Money before talks: Zardari told US (Wikileaks)

Pakistani President Asif Ali Zardari tried to extract financial concessions from the US in exchange for talking with India, according to a US diplomatic cable dating to February last year and leaked by Wikileaks.

When the US pressed him to hold talks with India, Zardari said his personal position has to be shored up through economic packages before he can touch topics like India and talks.

“Zardari said he needs a ‘deal’ to show his people that he has something to offer them, and that assistance and trade concessions were prerequisites to ‘be able to think about India,'” the US ambassador to Pakistan Anne Patterson wrote in a cable.

Patterson was describing a meeting between Zardari and the chairman of US Senate Foreign Relations Committee, John Kerry last year.

While Kerry was keen for Pakistan to crack down on terrorists, prosecute those arrested for the Mumbai terror attack and start talks with India, Zardari told him he cannot press for these things when his people were going hungry.

Zardari said the economic difficulties, which could be alleviated with US concessions such as better access to its market, would enable him to suggest other ideas such as talks with India. He reminded Kerry that Pakistan was “fighting a war on a shoestring budget.”

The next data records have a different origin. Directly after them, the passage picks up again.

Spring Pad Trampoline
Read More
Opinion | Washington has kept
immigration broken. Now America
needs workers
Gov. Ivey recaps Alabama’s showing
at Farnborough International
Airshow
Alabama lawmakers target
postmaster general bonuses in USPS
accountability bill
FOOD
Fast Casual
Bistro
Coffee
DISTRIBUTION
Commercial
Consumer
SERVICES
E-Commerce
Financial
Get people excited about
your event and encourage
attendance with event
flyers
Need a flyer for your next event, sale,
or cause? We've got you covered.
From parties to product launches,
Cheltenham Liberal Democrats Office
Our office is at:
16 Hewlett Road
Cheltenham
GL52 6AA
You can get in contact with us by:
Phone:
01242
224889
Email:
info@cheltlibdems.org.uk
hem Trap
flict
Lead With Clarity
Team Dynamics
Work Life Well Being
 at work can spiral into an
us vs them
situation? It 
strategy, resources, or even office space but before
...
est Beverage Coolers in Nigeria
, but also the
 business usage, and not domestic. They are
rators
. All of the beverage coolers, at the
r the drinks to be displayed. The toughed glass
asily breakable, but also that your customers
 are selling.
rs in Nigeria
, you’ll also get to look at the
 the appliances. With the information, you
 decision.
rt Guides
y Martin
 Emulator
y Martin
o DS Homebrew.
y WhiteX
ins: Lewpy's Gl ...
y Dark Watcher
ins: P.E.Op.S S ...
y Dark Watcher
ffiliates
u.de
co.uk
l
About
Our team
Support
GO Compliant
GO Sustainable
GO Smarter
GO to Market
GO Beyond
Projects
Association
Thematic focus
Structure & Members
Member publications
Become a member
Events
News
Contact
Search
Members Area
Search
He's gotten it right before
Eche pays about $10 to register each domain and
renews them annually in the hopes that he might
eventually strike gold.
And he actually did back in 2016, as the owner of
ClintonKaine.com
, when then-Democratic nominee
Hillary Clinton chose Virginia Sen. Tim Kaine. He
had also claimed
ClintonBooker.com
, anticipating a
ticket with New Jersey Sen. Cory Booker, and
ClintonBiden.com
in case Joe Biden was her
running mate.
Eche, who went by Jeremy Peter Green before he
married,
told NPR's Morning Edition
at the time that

“Zardari expressed his gratitude for U.S. assistance to Pakistan. He opined that he was “a casualty of the world recession” and needed something to give his people, as all they had since he came to power were price increases.

“Zardari requested that the USG weigh in with the IMF against further electricity tariff increases. Another increase, he warned, would result in riots in the streets. However, Zardari promised to broaden the tax base and implement a Value-added Tax (VAT), as required by the IMF Stand-by Arrangement.

“Zardari said poverty, uncertainty, and the lack of educational and employment opportunities undermined Pakistan’s potential as well as his political standing,” Patterson added.

Interestingly, Zardari expressed worry about the prospect of a complete withdrawal of the US from Afghanistan.

Many critics have pointed out that Pakistan’s interest lies in neither a US victory nor a US withdrawal from Pakistan, as either would make Pakistan a less valuable ally in its “war on terror.”

Pakistan has been provided with billions of dollars for its help in the war on terror in the last ten years and continues to get billion dollar plus benefits from the US every year.

As such, many accuse Pakistan of playing a “double game”, on the one hand trying to tell the US it is on its side, but secretly supporting the Taliban and some Islamist terror networks.

“Kerry asked Zardari what affect President Obama’s announcement of a U.S. drawdown date had had on the possibility of success in Afghanistan. Zardari answered that it had given a boost to those fighting against the United States, but that they “live in illusion.”

“Zardari doubted that the U.S. would actually leave Afghanistan in two and a half years, adding that “no one can afford that.”

“Kerry asked if dialogue with the Taliban was possible. Zardari gave a qualified yes: in specific regions, like Quetta, dialogue might be possible, but on a larger scale it was not,” Patterson went on.